■ Excerpted text ■

####

I think that one's going to be a bit of a crowd pleaser, but the sheet pan chicken with burst in grapes and rosemary couldn't be easier to make. With the cookbook, they're like, if people who buy it get five e-cards for recipes and that's the one that I'm already seeing tagged a lot, so I feel like that one's going to be pretty popular just because it's so easy to come together and I feel like, for a lot of people, adding fruit to meat is a polarizing thing, but the grapes are just beautiful. And I love rosemary with grapes.
Kerry Diamond:
That likes so good. But wait, I want to go back to this turkey cheeseburger soup, because that sounds amazing.
Antoni Porowski:
Yes.
Kerry Diamond:
What is the base of it? Is it a chicken stock or what do you do?
Antoni Porowski:
Yeah, the base is a broth with just a bit of melted cheese and just a lot of ground turkey.
Kerry Diamond:
I do love the idea of hacking French onion soup. I'd never really thought about that, but there are a million things you could do.
Antoni Porowski:
Well, just the concept of having soup that's very hot and liquidy, to have something like dry, bubbly, crispy cheese on top, it's like cracking a crumb burly and it's so satisfying and then you make it underneath. Yeah.
Kerry Diamond:
When you hear me say French onion soup, does that make you cringe? Are you're like, it's not, you don't need to say French?
Antoni Porowski:
No, I always say French onion soup.
Kerry Diamond:
You do? Okay. I was just thinking, in Montreal they're like, "Why did they call them French fries? Why do they call it French onion soup? Why do they call it a French manicure?"
Antoni Porowski:
Soupe à l'oignon. Oh, my gosh, they don't call it ... You're right. Soupe à l'oignon gratinée. Yeah. I never even thought of that.
Kerry Diamond:
Anyway. Another discussion for another day, right? You mentioned Mindy. I was reading your acknowledgements and your credits and it seemed like you had an amazing group of women who helped with this book. Can you tell us about your team?
Antoni Porowski:
Yes. First and foremost, there's Mindy, who I love so much. I met her, well, virtually, during the first book, I was actually filming Queer Eye in Kansas City and we had a very short deadline for the book and I didn't have the opportunity to actually cook with her. I was chatting with her recently and I think the longest call we ever had in one shot was a little more than five hours. And I was trying to figure out what kind of a book I wanted to write and I would just basically dictate and she would take notes because I've never measured a single thing in my life except when I'm baking and everything is just handfuls and I love the word plop, whatever that means.
It's just like a small plop of this and then you plop it in. It's a noun and a verb in my book, apparently. So we created Antoni In The Kitchen on the phone basically and then we would divide and conquer. And for that book, I had my lovely friend, Beth Barden, she's a chef and restaurateur in Kansas city. She has a wonderful brunch spot called Succotash where she makes a heirloom tomato lemonade, which is my very favorite drink ever. It's so good. But anyway.
Kerry Diamond:
How does one make an heirloom tomato lemonade?

####

■ Records ■
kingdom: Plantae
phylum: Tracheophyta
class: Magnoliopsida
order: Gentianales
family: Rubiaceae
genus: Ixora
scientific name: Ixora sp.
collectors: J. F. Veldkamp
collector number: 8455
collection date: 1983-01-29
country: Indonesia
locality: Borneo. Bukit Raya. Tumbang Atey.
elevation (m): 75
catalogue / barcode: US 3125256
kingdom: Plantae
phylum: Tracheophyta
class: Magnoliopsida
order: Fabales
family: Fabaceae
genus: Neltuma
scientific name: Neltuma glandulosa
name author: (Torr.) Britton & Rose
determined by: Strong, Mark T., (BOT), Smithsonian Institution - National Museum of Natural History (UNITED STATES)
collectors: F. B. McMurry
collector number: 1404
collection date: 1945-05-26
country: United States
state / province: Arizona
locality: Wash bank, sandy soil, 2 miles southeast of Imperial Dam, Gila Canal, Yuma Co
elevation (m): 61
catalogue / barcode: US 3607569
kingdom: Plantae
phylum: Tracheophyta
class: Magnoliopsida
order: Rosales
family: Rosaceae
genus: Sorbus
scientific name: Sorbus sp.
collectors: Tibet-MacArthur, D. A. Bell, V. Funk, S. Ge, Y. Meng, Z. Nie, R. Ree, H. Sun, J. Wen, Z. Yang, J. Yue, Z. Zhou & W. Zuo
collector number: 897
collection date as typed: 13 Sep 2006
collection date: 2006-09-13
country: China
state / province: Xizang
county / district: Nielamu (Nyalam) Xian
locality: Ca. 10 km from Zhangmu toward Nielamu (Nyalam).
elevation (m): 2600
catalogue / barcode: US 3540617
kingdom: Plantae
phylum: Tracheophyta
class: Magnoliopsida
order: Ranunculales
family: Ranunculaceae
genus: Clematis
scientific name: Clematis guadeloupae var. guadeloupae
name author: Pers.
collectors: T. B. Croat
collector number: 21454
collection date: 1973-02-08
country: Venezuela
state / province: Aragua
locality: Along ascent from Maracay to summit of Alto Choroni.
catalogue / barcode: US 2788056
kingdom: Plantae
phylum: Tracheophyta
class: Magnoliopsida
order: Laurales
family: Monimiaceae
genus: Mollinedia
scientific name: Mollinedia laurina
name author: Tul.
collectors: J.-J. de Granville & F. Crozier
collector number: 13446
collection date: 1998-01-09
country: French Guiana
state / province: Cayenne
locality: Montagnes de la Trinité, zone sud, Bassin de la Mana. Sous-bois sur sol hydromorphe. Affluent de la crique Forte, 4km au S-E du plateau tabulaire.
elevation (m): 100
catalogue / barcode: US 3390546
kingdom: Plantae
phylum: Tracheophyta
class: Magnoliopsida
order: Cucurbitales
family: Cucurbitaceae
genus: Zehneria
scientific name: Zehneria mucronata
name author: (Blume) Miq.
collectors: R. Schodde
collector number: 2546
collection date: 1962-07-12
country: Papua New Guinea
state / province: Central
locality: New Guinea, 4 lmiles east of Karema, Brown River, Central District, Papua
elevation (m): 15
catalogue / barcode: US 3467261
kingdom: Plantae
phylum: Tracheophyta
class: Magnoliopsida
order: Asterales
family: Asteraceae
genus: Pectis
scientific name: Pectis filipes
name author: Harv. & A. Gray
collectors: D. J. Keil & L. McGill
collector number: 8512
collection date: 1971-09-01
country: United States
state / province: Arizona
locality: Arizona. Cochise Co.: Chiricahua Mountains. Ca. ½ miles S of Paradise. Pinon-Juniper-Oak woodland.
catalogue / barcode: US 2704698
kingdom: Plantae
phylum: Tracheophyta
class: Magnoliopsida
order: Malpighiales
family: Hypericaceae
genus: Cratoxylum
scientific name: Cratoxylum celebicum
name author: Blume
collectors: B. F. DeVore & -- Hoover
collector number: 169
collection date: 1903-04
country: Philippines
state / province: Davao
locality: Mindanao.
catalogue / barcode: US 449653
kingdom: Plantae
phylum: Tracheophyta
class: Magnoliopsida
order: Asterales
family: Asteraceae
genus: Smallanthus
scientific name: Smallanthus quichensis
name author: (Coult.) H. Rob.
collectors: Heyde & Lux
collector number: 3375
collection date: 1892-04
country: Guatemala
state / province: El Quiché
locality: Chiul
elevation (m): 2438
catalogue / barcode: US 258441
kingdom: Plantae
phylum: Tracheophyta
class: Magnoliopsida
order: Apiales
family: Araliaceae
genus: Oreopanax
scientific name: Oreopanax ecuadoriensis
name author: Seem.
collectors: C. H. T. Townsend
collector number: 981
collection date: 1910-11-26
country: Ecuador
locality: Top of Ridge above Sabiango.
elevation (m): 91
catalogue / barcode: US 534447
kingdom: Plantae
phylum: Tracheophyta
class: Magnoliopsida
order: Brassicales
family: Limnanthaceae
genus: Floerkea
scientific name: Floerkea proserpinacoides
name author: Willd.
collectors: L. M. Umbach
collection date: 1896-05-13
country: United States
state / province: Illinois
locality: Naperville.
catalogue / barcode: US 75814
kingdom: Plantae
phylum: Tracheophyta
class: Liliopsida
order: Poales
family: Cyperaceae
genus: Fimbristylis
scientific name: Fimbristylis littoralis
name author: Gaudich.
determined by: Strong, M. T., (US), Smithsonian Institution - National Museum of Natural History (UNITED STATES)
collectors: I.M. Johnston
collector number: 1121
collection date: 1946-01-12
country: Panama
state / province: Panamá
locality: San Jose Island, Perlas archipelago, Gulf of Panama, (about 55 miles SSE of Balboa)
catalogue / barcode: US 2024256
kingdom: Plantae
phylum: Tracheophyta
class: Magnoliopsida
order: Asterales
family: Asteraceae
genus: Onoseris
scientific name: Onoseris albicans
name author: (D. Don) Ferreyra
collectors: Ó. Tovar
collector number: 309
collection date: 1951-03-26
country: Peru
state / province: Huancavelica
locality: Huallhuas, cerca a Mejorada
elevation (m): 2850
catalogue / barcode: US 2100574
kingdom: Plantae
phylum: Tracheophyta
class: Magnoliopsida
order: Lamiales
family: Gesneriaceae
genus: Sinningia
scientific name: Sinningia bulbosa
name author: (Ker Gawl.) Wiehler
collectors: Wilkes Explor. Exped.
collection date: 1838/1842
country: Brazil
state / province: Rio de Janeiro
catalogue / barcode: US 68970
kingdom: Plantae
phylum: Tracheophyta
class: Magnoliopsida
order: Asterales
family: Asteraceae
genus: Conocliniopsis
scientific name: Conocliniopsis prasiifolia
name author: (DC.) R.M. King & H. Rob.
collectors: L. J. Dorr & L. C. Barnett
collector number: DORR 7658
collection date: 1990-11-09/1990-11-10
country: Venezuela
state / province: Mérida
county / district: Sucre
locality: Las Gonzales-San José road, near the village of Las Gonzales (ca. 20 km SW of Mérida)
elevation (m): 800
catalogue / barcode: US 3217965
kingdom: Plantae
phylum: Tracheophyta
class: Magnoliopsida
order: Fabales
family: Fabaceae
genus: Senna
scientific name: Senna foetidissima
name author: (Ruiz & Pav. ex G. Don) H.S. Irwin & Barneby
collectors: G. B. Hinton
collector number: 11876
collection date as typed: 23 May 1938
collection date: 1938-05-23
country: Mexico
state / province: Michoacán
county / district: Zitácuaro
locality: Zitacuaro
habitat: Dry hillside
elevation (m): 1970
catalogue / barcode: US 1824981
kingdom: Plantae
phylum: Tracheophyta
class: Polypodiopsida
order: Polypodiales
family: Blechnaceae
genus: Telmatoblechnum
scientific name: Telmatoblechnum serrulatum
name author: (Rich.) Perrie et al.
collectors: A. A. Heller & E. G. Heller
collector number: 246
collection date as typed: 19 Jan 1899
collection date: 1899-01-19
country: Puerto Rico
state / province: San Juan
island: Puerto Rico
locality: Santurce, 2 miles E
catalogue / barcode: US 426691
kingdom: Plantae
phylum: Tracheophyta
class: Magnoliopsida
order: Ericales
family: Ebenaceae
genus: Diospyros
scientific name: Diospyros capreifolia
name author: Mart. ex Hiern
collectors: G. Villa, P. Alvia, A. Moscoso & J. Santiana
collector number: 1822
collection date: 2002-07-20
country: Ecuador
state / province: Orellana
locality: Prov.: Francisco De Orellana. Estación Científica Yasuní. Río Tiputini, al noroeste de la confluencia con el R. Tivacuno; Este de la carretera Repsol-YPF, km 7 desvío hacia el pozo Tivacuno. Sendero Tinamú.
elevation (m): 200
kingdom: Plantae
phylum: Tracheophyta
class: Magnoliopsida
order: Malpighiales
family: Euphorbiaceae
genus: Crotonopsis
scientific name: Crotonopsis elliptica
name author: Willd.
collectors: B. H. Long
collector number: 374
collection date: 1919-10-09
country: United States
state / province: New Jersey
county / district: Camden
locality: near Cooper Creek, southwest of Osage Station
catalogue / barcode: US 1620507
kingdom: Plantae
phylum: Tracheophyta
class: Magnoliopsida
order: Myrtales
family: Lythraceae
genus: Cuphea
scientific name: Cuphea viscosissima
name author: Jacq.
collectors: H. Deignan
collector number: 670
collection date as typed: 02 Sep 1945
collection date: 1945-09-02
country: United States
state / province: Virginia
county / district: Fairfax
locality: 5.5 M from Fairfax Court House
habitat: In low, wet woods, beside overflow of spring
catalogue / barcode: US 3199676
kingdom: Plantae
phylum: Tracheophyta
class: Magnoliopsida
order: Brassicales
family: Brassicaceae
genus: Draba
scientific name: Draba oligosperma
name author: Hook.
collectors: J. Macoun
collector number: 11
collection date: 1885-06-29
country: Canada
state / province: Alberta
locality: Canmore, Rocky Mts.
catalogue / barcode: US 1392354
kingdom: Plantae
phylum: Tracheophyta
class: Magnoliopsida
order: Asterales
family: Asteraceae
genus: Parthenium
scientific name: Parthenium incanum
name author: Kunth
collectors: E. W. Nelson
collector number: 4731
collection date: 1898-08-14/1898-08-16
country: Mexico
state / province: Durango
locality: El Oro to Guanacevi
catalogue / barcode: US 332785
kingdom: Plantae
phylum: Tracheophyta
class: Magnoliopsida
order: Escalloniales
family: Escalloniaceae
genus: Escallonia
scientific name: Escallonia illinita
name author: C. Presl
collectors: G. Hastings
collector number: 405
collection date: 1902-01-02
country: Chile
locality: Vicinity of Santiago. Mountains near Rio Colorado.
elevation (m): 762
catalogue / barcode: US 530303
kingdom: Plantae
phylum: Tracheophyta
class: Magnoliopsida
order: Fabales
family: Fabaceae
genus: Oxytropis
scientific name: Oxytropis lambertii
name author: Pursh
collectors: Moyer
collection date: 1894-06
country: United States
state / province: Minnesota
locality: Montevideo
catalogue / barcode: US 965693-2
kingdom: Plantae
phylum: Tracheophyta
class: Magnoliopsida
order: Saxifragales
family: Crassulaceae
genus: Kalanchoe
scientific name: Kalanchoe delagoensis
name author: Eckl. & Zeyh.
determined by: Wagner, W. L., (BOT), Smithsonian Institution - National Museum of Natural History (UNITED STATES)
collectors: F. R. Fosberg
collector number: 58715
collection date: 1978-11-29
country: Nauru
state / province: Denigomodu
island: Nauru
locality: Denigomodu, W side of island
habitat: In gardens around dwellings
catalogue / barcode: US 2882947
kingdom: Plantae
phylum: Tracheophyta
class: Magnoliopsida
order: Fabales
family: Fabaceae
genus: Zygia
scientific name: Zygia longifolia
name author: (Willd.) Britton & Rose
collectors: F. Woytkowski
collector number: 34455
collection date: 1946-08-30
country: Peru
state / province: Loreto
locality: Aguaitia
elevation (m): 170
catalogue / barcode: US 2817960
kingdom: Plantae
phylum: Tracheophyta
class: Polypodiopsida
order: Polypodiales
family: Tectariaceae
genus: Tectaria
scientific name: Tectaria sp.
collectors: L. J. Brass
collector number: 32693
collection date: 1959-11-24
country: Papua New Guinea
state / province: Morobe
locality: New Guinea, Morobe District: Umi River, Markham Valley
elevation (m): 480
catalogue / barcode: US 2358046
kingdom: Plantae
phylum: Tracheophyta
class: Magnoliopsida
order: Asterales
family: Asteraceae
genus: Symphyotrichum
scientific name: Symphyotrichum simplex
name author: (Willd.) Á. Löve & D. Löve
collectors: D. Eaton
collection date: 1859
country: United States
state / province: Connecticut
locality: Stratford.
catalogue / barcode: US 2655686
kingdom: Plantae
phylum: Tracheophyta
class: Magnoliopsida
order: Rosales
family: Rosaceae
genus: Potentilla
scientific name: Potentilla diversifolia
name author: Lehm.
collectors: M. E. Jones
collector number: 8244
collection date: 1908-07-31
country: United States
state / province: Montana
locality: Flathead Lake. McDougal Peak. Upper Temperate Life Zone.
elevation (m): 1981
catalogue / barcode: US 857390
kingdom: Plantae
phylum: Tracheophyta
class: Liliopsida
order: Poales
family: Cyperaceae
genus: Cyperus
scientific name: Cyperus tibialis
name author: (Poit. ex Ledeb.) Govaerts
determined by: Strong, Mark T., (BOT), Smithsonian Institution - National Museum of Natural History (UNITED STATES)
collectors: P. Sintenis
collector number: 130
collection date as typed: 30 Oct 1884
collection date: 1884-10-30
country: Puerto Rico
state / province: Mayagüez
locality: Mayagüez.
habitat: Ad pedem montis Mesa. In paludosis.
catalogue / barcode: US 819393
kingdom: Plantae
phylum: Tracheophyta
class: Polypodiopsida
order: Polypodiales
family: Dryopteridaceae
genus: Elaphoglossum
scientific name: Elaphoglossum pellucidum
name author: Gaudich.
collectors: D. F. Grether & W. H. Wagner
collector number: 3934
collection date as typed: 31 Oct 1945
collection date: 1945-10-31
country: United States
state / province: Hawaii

####

■ What is needed ■
According to the excerpted text, which drink served at the brunch spot Succotash does Antoni Porowski call his very favorite?

■ Answer to this problem ■
An heirloom tomato lemonade.